Un pubblico attento, indirizzato verso la prosa con un preliminare scherzoso e popolare, che lo mette a proprio agio e lo fa sprofondare sulla sedia in una "trans" preparatoria all'atto finale, al vero "clou" dello spettacolo, a quello che è registrato da telecamere volanti e da tradizionali scene televisive. Siamo all'interno dell'Inferno dantesco, quello che ognuno di noi ha guardato da lontano durante le lezioni scolastiche, quello che tutti amiamo per definizione per amor di patria, ma non per amor di lettere.
Chi più chi meno, la Divina Commedia è stato il poema per il quale era necessaria una traduzione dal punto di vista linguistico e interpretativo, quella traduzione che i nostri insegnanti amavano rendere pesante e noiosa. Non generalizzerò più di un po', proprio perché così come Benigni, "cittadino onorario di Firenze" rende la sua conoscenza con ardore e passione viscerale, anche alcuni insegnanti del liceo lavorano con passione e sentimento. Certo che Benigni, quel "Robertaccio" di passate memorie comuniste, ha un suo modo di interpretare il poema.
Lo fa in maniera comprensibile, coinvolgendo il pubblico cercando di inserirlo nella scenografia descritta da Dante e Virgilio, proprio in quei "Canti" che sono poesia descrittiva, che sono una scenografia già scritta, ma che, come dice Benigni, "di un film impossibile da fare". Su questo nutro dei dubbi. Proprio ieri sera, nella descrizione scenografica del Canto XIV, dove sono puniti coloro che hanno offeso Dio nei vari modi, bestemmiandolo, due sono stati i punti che mi hanno fatto riflettere: il primo nella descrizione della landa desolata e circondata da alberi con pioggia di falde di fuoco, la seconda, questa molto più esplicita, quando immagina un volo di elicottero che stringe l'immagine sulla montagna nell'Isola di Creta di nome Ida, la montagna che servì a Rea, madre di Giove, per nasconderlo dal padre Saturno.
Fa gesti da regista, vola con la mente cercando di immaginarsi quel film che a mio parere ha già immaginato di poter girare. L'impresa sarebbe assolutamente ardua, anche se la conoscenza della Divina Commedia da parte di Benigni nessuno ormai più la mette in dubbio. Pensate che oltre alla passerella di personaggi VIP nelle prime file della platea, numerosi personaggi della cultura e della ricerca scientifica e letteraria si avvicendano su quelle seggiole. Certo, verranno anche a vedere il Benigni comico e divertente delle battute sulla politica, ma in particolar modo credo siano attratti dal metodo divulgativo del poema.
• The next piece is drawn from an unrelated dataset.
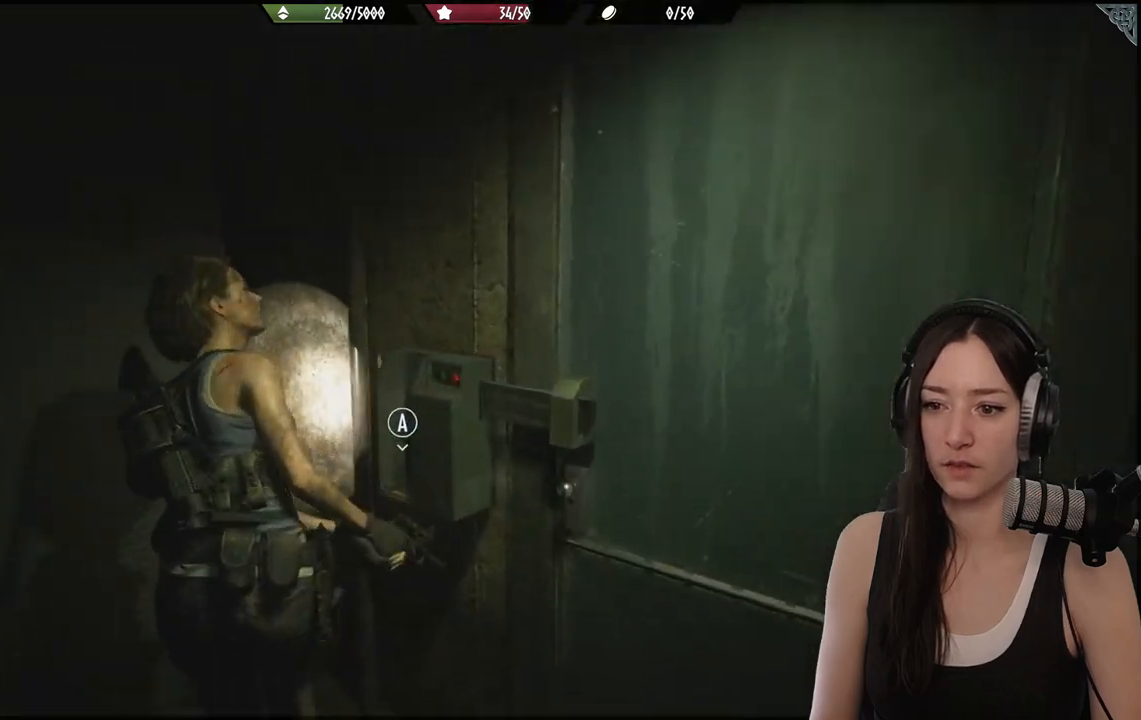
{"buttons": [], "left_stick": "center", "right_stick": "center", "events": [[167, "A", "down"], [217, "A", "up"]]}
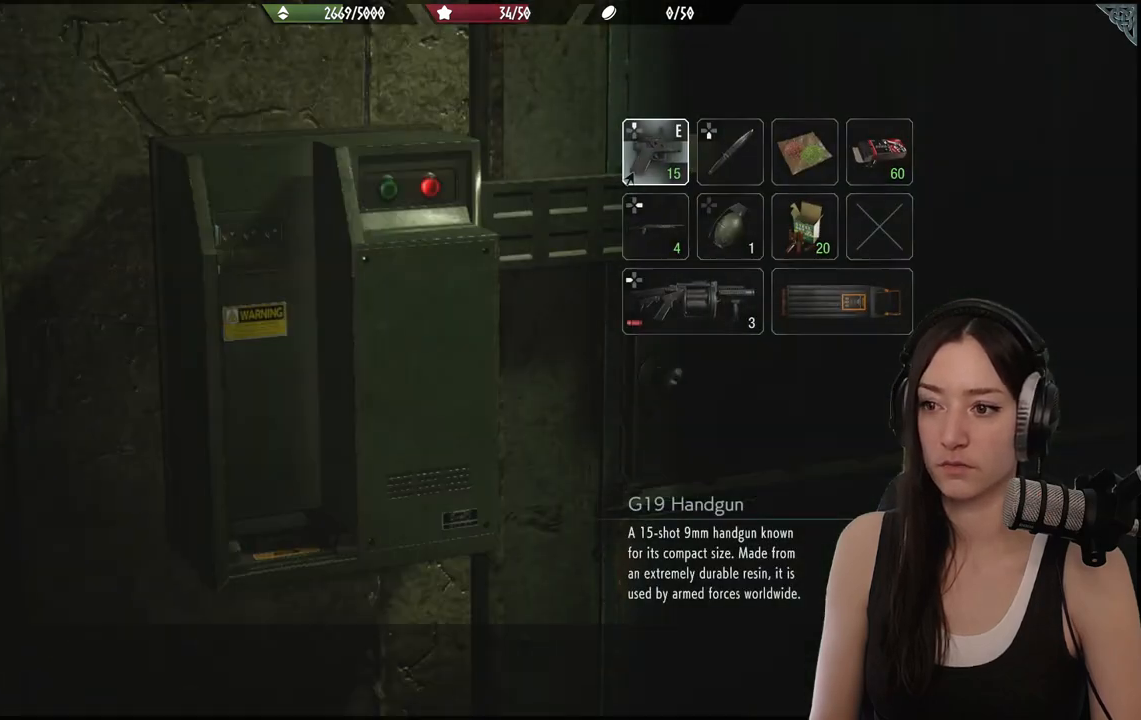
{"buttons": ["DPAD_RIGHT"], "left_stick": "center", "right_stick": "center", "events": [[383, "DPAD_RIGHT", "down"]]}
Possiamo immaginare la critica silenziosa su una od un'altra interpretazione di una terzina o di un personaggio, possiamo anche immaginare un professore che per anni ha cercato di raccontare ai propri allievi la Divina Commedia, che la conosce perfettamente, che la interpreta necessariamente a suo modo, ritrovarsi ad essere coinvolto dal "ciclone" comico, e spesso anche irriverente del "Genio fiorentino" di Benigni. Signori, qui siamo di fronte, se qualcuno non se ne fosse accorto nel 2006, quando per la prima volta iniziò l'avventura di Benigni con Dante, a un’eccezionale opera di divulgazione di poesia.
Mai in nessun altra occasione la poesia e la prosa ha attratto tanta gente; la formula di "Tutto Dante" funziona davvero e aver sfiorato nel 2007 il Nobel per la letteratura non è stato davvero un caso per il Roberto Benigni che adesso conosciamo. Questo mio scritto non vuole quindi dare risalto alla satira politica che rende sempre così evidente il personaggio, vorrei che passasse l'idea che Roberto Benigni è un nostro maestro. Sapete qual è il commento più gettonato alla fine dello spettacolo? "Certo che se a scuola me l'avessero spiegata così, forse mi sarebbe anche piaciuta".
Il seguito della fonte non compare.